WASHINGTON—The United States ranks 1st in how its domestic policies support worldwide life sciences innovation, according to an analysis released today by the Information Technology and Innovation Foundation (ITIF), a global technology policy think tank. Released on World Health Day, the findings come in a new report assessing 56 countries—which together comprise close to 90 percent of the world’s economy—on the extent to which their scientific research, drug pricing, and intellectual property policies contribute to global biopharmaceutical innovation.
“World Health Day is a time to reflect not just on what nations can do to generate better health outcomes for their own citizens now, but also for citizens around the world tomorrow,” said coauthor Stephen Ezell, ITIF vice president for global innovation policy. “Life sciences innovation requires years of painstaking and expensive research. To ensure global health outcomes continue improving, more nations must do their share to support biopharmaceutical innovation and not free ride off the hard work and investment of the leaders.”
Building on previous ITIF research that studied the impact of national policies on the global innovation ecosystem, this report shines a light specifically on biopharmaceutical innovation. Ezell and coauthor J. John Wu examined three policy areas that not only support life-sciences innovation domestically but also have positive spillover effects globally: governments’ R&D expenditures on health; the extent of price controls on biopharmaceutical drugs; and intellectual property protections for life-science innovations.
The analysis found that the United States, Switzerland, Taiwan, Singapore, and Sweden have enacted policies that, on a per-GDP basis, contribute the most to global life-sciences innovation, while India, South Africa, Thailand, the Philippines, and Australia have policies that contribute the least.

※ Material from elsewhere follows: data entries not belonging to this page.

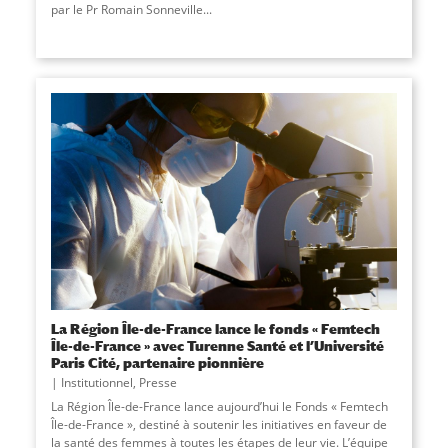
par le Pr Romain Sonneville...
La Région Île-de-France lance le fonds « Femtech
Île-de-France » avec Turenne Santé et l’Université
Paris Cité, partenaire pionnière
Institutionnel
,
Presse
La Région Île-de-France lance aujourd’hui le Fonds « Femtech
Île-de-France », destiné à soutenir les initiatives en faveur de
la santé des femmes à toutes les étapes de leur vie. L’équipe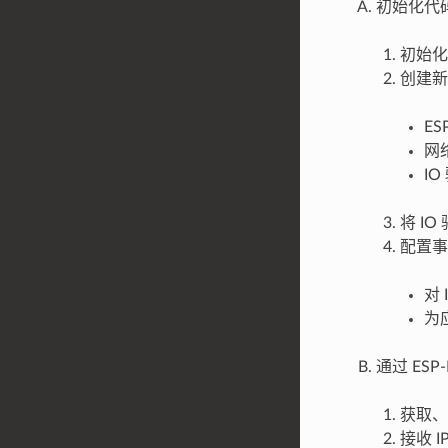
初始化代
初始化 
创建新
ES
网络
I
将 I
配置事
对
为
通过 ESP
获取、设
接收 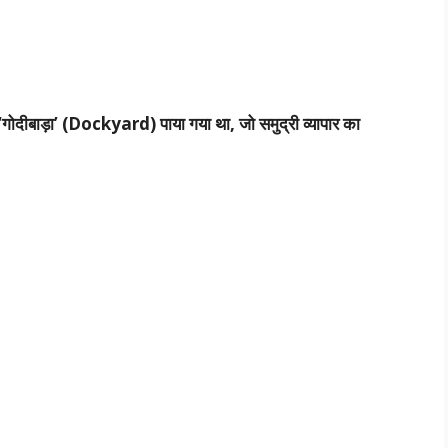
‘गोदीबाड़ा’ (Dockyard) पाया गया था, जो समुद्री व्यापार का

“Despite tremendous progress over the past half century, the world is still not producing as much life-sciences innovation as is needed or possible,” said Ezell. “Countries that fail to invest adequately in life-sciences research, pay less than their fair share for drugs, or put in place weak intellectual property protections for drugs hurt the entire global community by slowing down biopharmaceutical innovation that could cure or better manage diseases for future generations.”
The report also found that countries with the strongest life-sciences policies also have some of the most competitive innovation ecosystems, meaning that doing well domestically can also mean doing well for the world.
“It is on the one hand understandable that policymakers tend to focus first and foremost on the short-term interests of their own citizens, but too many ignore the fact that this comes at the expense of less innovation of new drugs,” said Robert D. Atkinson, ITIF president. “The bottom line is that all nations need to do their part to support robust global biopharma innovation.”